Publication year - 2019
Publication title -
catheterization and cardiovascular interventions
Language(s) - English
Resource type - Journals
SCImago Journal Rank - 0.988
H-Index - 116
eISSN - 1522-726X
pISSN - 1522-1946
DOI - 10.1002/ccd.28131
Subject(s) - medicine , percutaneous , surgery , mitral regurgitation , cardiac catheterization , cardiology , leak , prosthesis , mitral valve , balloon , regurgitation (circulation) , valve replacement , stenosis , environmental engineering , engineering
Background Treatment of hemodynamically significant mitral annular calcification (MAC) using transcatheter approaches is in the early learning phase. The occurrence of paravalvular leak (PVL) following transcatheter mitral valve in MAC is common. Aims To report the initial experience and techniques of percutaneous PVL closure after transcatheter valve in MAC. Methods This series includes five consecutive patients who underwent percutaneous PVL closure following transcatheter balloon expandable SAPIEN S3 valve in MAC. Results Mean patient age was 73.6 ± 5.4 years (4 [80%] female), with average Society of Thoracic Surgeons score of 8.1 ± 2.8%. Three patients had a single PVL defect while two patients had two defects; all were located at the commissural sites.

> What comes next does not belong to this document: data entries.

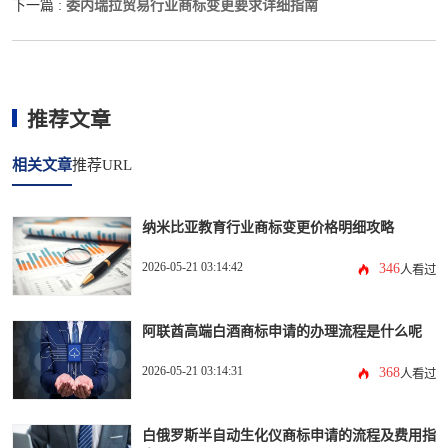
委内瑞拉贸易行业商标变更要求详细指南
下一篇 :
推荐文章
相关文章
推荐URL
纳米比亚教育行业商标变更价格明细攻略
2026-05-21 03:14:42
346
人看过
阿联酋高端白酒商标申请的办理流程是什么呢
2026-05-21 03:14:31
368
人看过
白俄罗斯半自动生化仪商标申请的流程及费用指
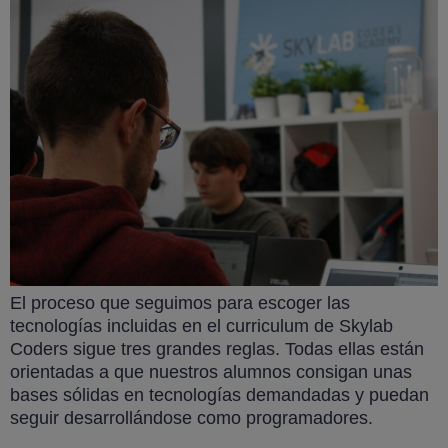
El proceso que seguimos para escoger las
tecnologías incluidas en el curriculum de Skylab
Coders sigue tres grandes reglas. Todas ellas están
orientadas a que nuestros alumnos consigan unas
bases sólidas en tecnologías demandadas y puedan
seguir desarrollándose como programadores.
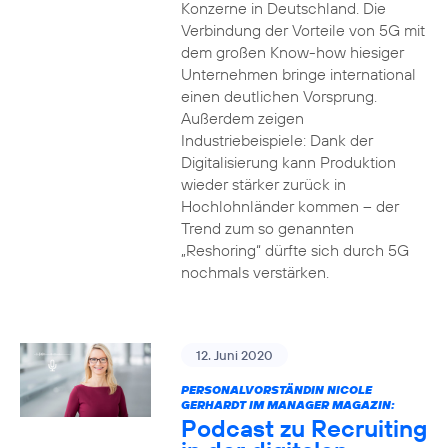
Konzerne in Deutschland. Die
Verbindung der Vorteile von 5G mit
dem großen Know-how hiesiger
Unternehmen bringe international
einen deutlichen Vorsprung.
Außerdem zeigen
Industriebeispiele: Dank der
Digitalisierung kann Produktion
wieder stärker zurück in
Hochlohnländer kommen – der
Trend zum so genannten
„Reshoring“ dürfte sich durch 5G
nochmals verstärken.
12. Juni 2020
PERSONALVORSTÄNDIN NICOLE
GERHARDT IM MANAGER MAGAZIN:
Podcast zu Recruiting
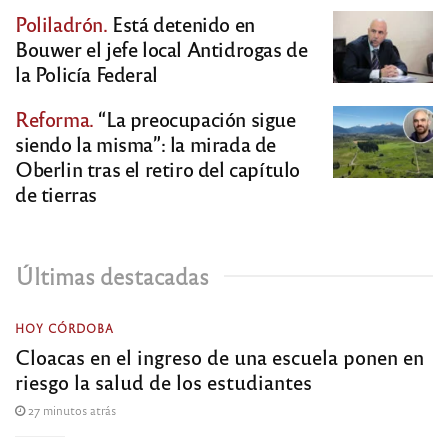
Poliladrón.
Está detenido en
Bouwer el jefe local Antidrogas de
la Policía Federal
Reforma.
“La preocupación sigue
siendo la misma”: la mirada de
Oberlin tras el retiro del capítulo
de tierras
Últimas destacadas
HOY CÓRDOBA
Cloacas en el ingreso de una escuela ponen en
riesgo la salud de los estudiantes
27 minutos atrás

Closure was performed primarily for heart failure in four patients and hemolytic anemia in one patient. Transfemoral transseptal antegrade approach and Amplatz Vascular Plug (AVP)‐II occluders were utilized in all patients. Procedure success was achieved in three patients. One patient developed significant occluder related leaflet impingement and subsequent severe prosthetic mitral regurgitation requiring a second transcatheter mitral valve in valve implantation. The procedure was aborted in one patient due to difficulty crossing PVL defect after balloon post‐dilatation of SAPIEN prosthesis with 10 mL of additional volume. There was no in hospital or 30 day mortality or the need for emergent surgery. Conclusion Early experience with percutaneous PVL closure of SAPIEN valve in MAC demonstrated feasibility of this approach. Careful procedure planning and monitoring for SAPIEN prosthesis leaflet impingement and frame instability is of utmost importance to increase the chances of procedural success.